About this task: All that is wanted is the span of lines from the one with "text: (821, 437) -> (374, 191), 423 -> 427" to the last line of the data, copied exactly.

(Given entries begins)

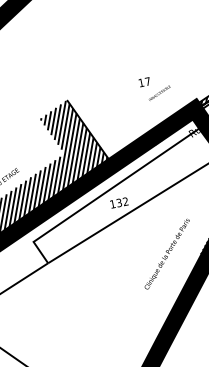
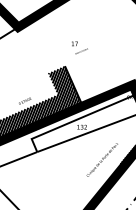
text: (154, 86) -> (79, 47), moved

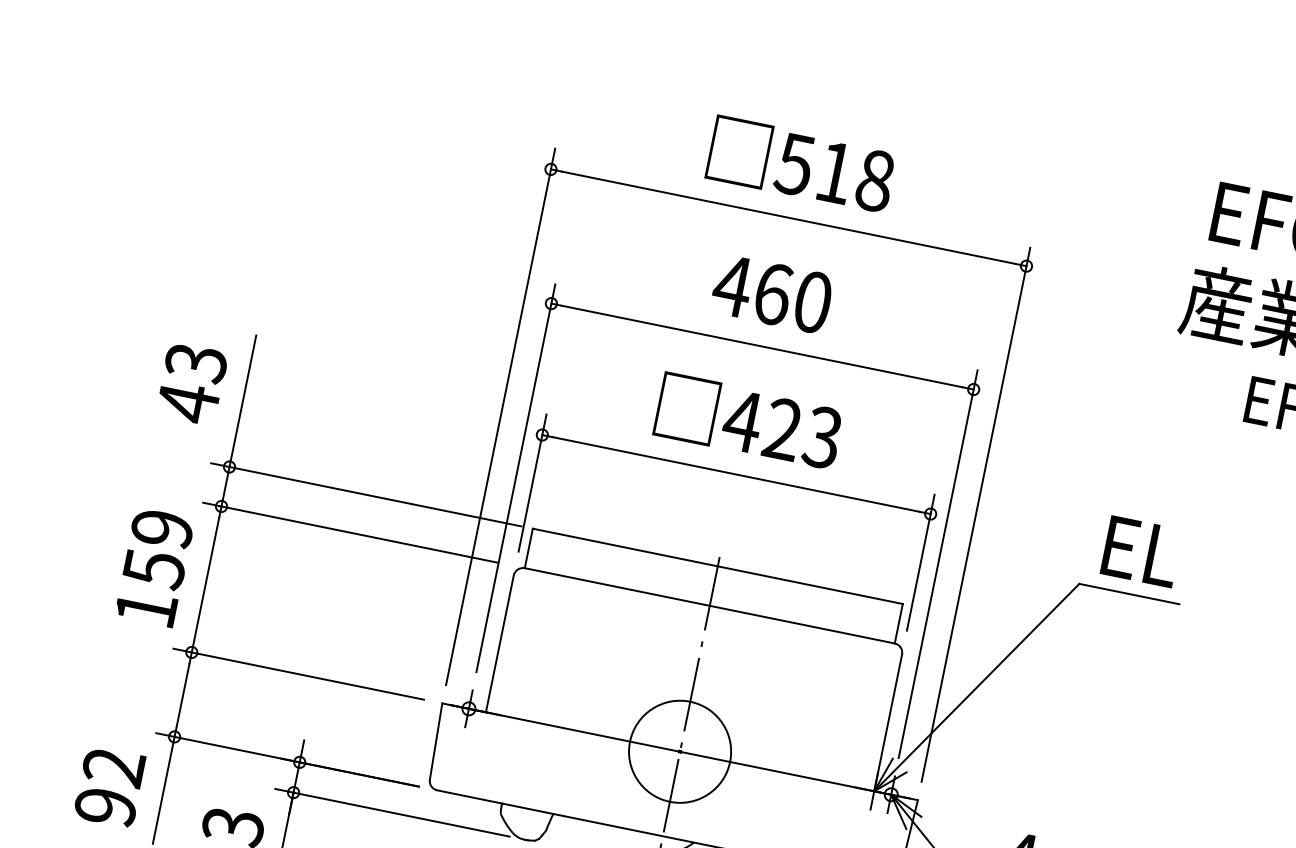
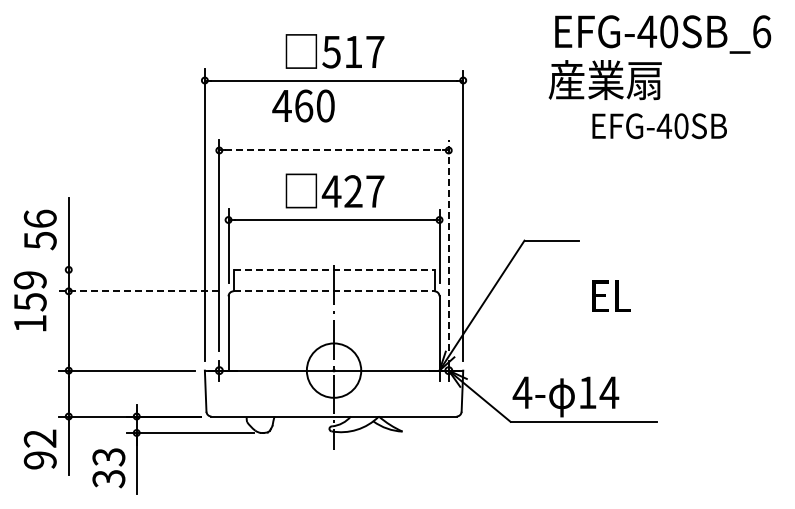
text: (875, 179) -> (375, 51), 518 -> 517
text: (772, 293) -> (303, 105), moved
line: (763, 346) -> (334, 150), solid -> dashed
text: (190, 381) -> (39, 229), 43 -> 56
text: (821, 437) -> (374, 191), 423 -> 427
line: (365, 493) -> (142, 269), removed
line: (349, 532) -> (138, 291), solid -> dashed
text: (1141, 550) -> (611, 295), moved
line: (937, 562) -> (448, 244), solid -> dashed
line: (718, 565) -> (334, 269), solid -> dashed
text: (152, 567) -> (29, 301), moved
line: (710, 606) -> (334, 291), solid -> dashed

(Given entries ends)

Answer section:
text: (821, 437) -> (374, 191), 423 -> 427
line: (365, 493) -> (142, 269), removed
line: (349, 532) -> (138, 291), solid -> dashed
text: (1141, 550) -> (611, 295), moved
line: (937, 562) -> (448, 244), solid -> dashed
line: (718, 565) -> (334, 269), solid -> dashed
text: (152, 567) -> (29, 301), moved
line: (710, 606) -> (334, 291), solid -> dashed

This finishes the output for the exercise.